---------- Material supplied ----------

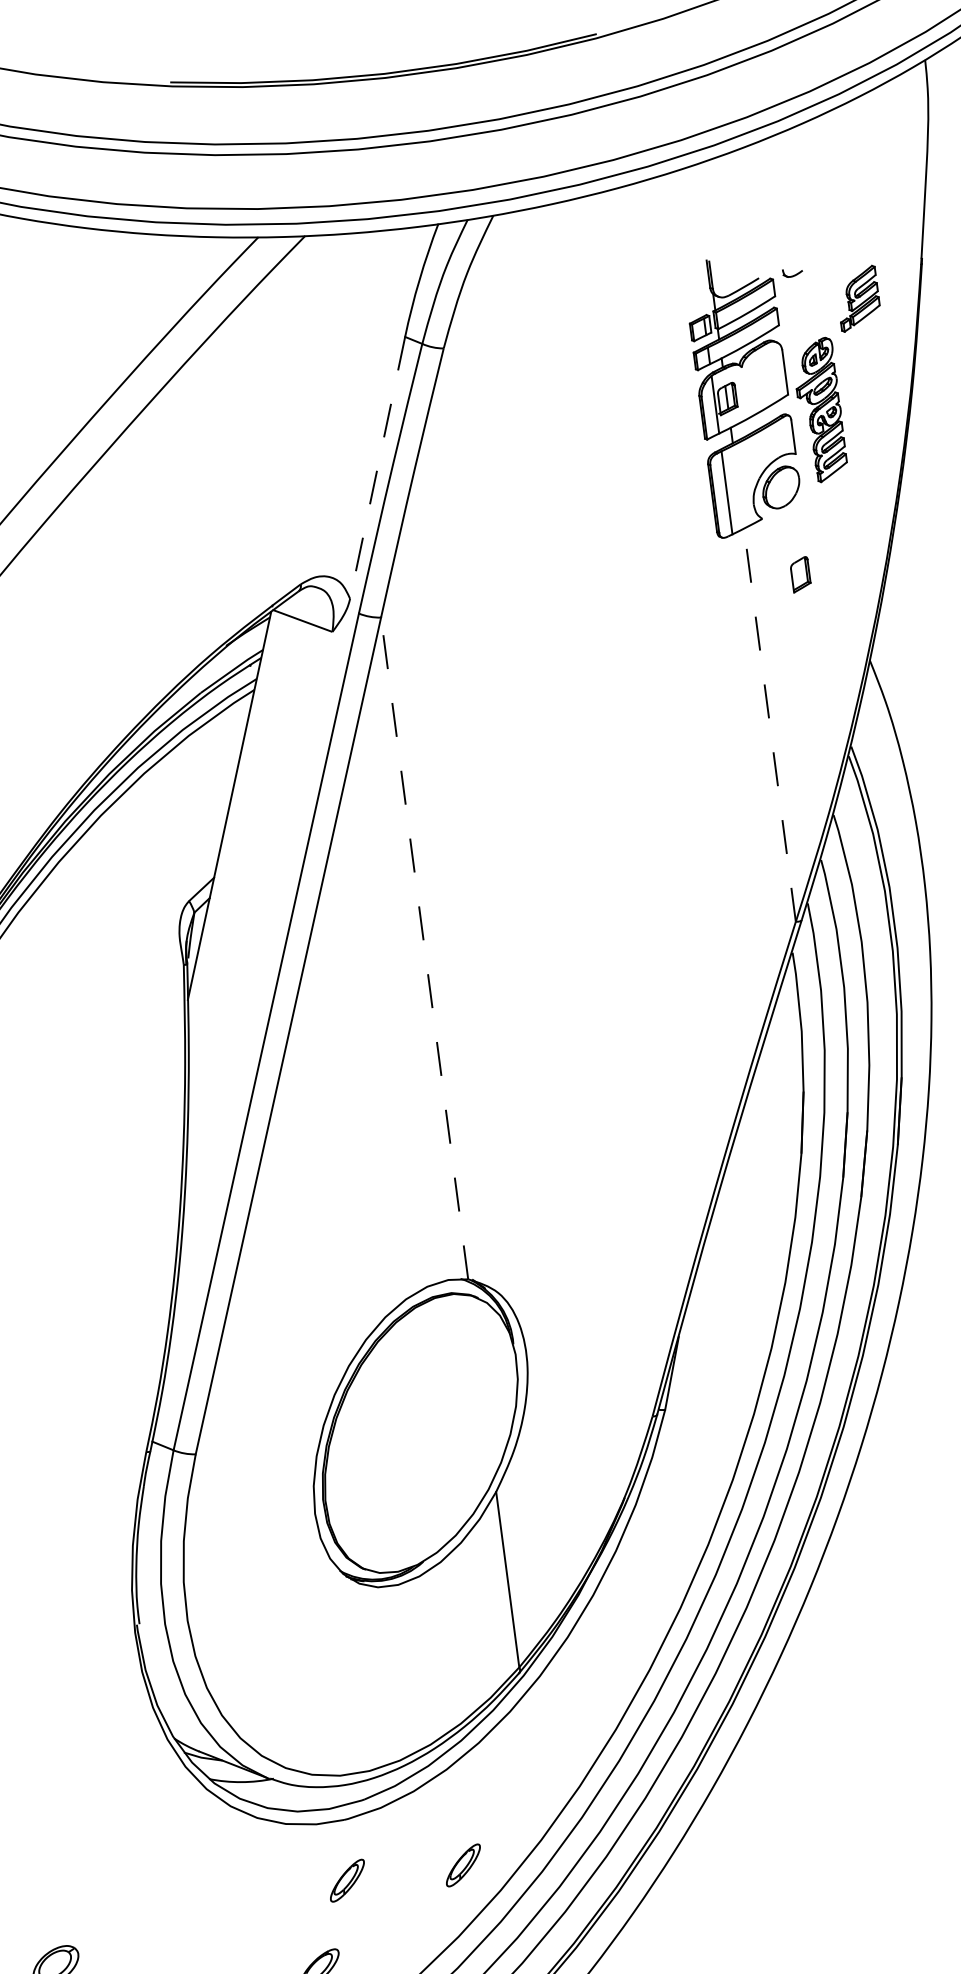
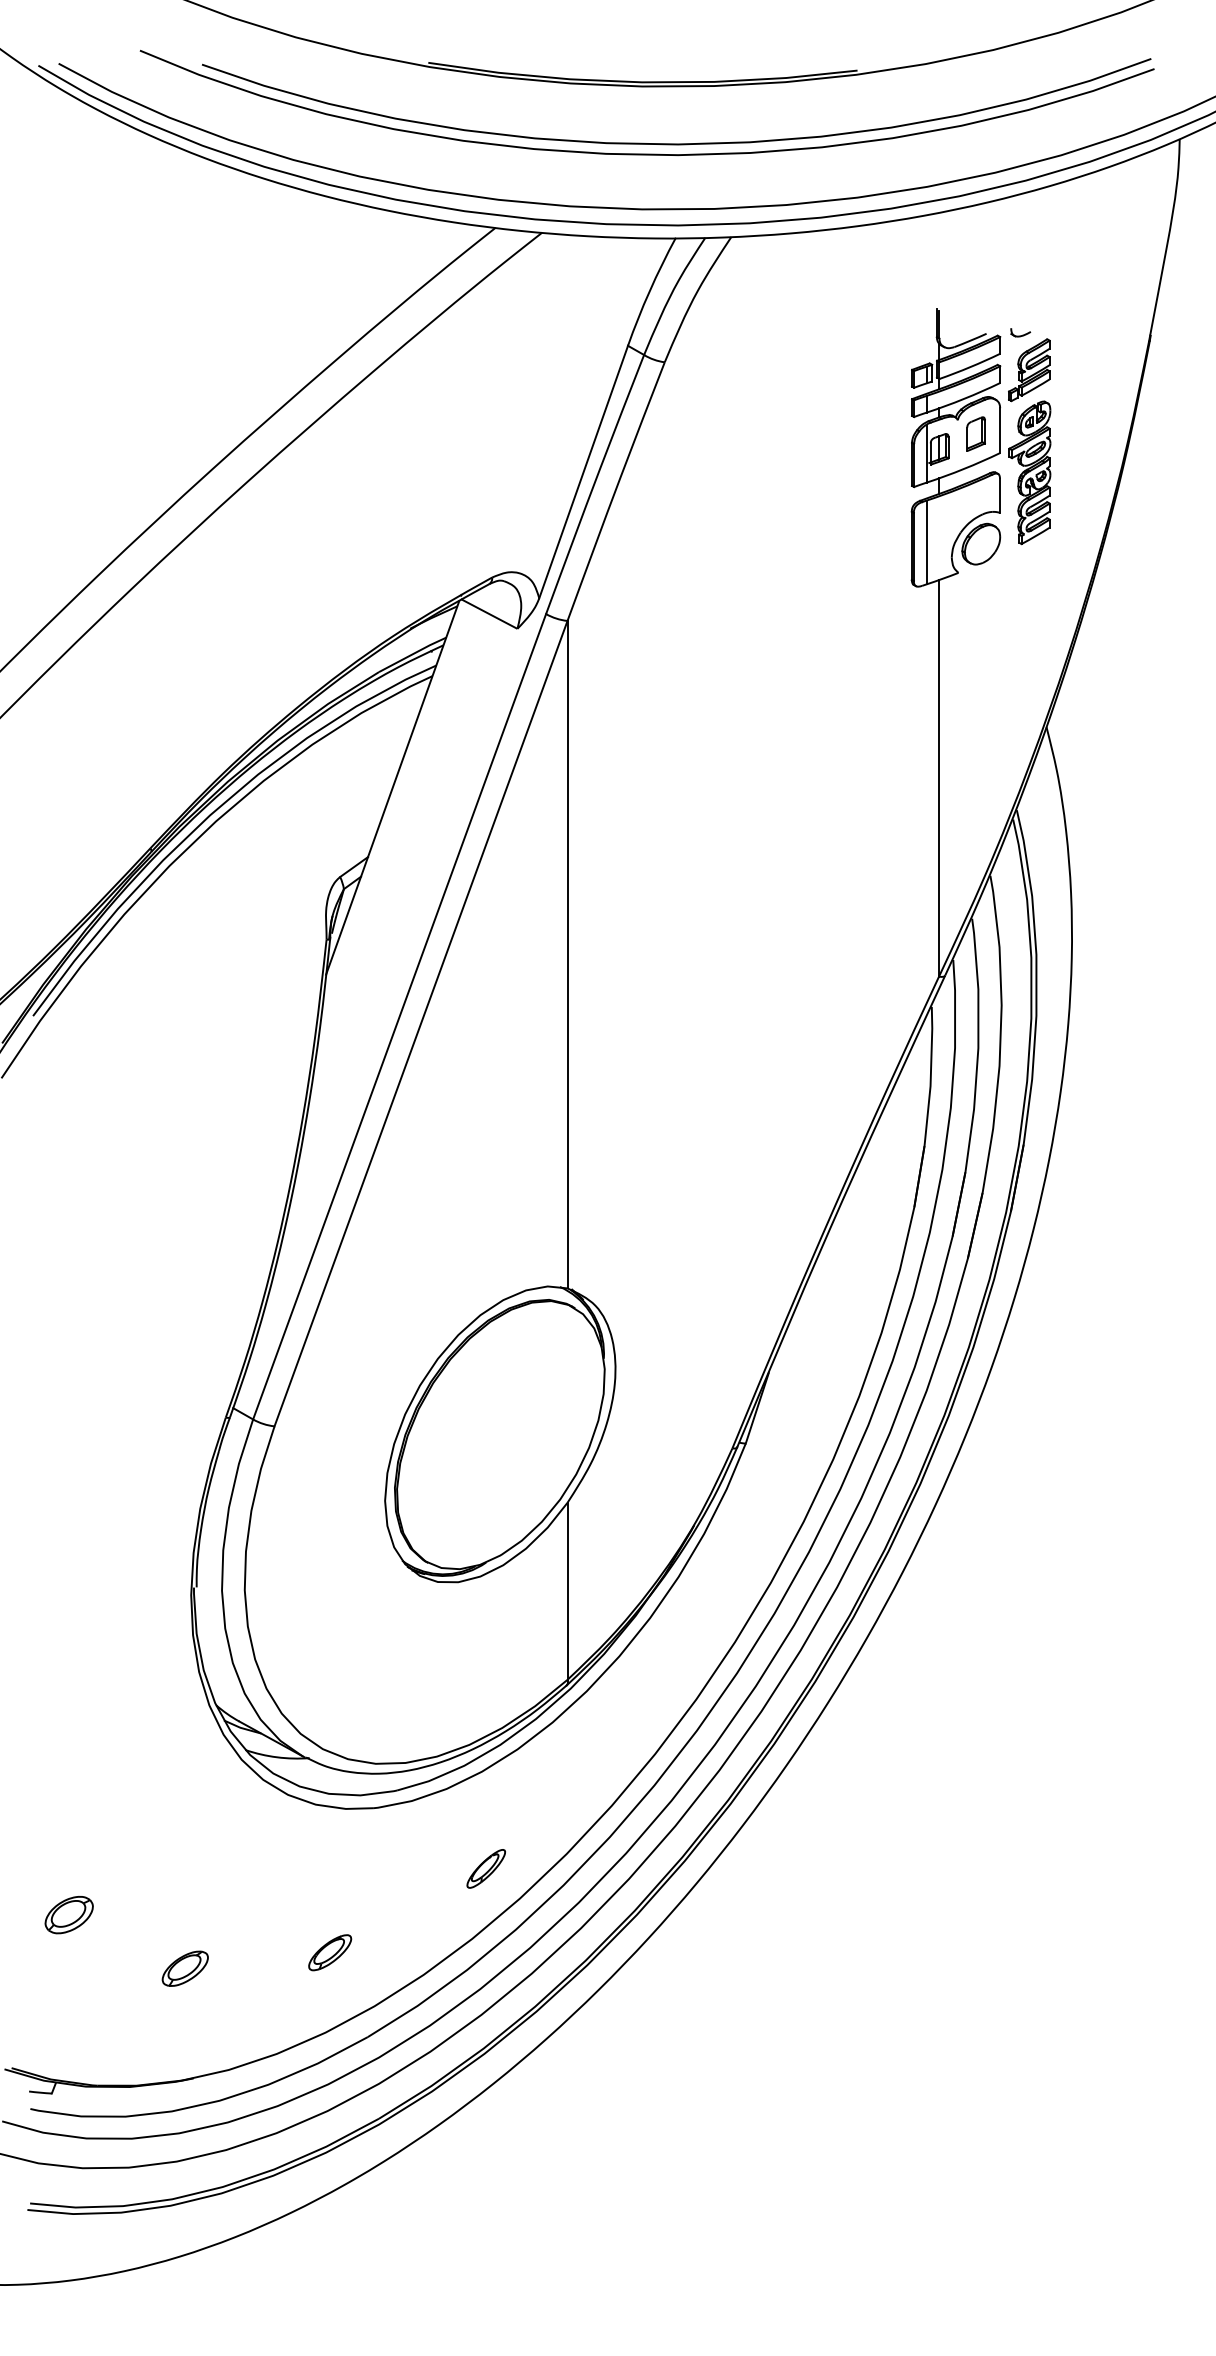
part: (858, 299) -> (1029, 370), moved
line: (377, 468) -> (583, 472), dashed -> solid
part: (799, 574) -> (975, 433), moved
line: (770, 724) -> (939, 777), dashed -> solid
line: (424, 948) -> (567, 954), dashed -> solid
part: (346, 1880) -> (368, 1868), removed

----------

Using the entries above, state the number of lines that include "part". Add nothing else.

Solution for this exercise
3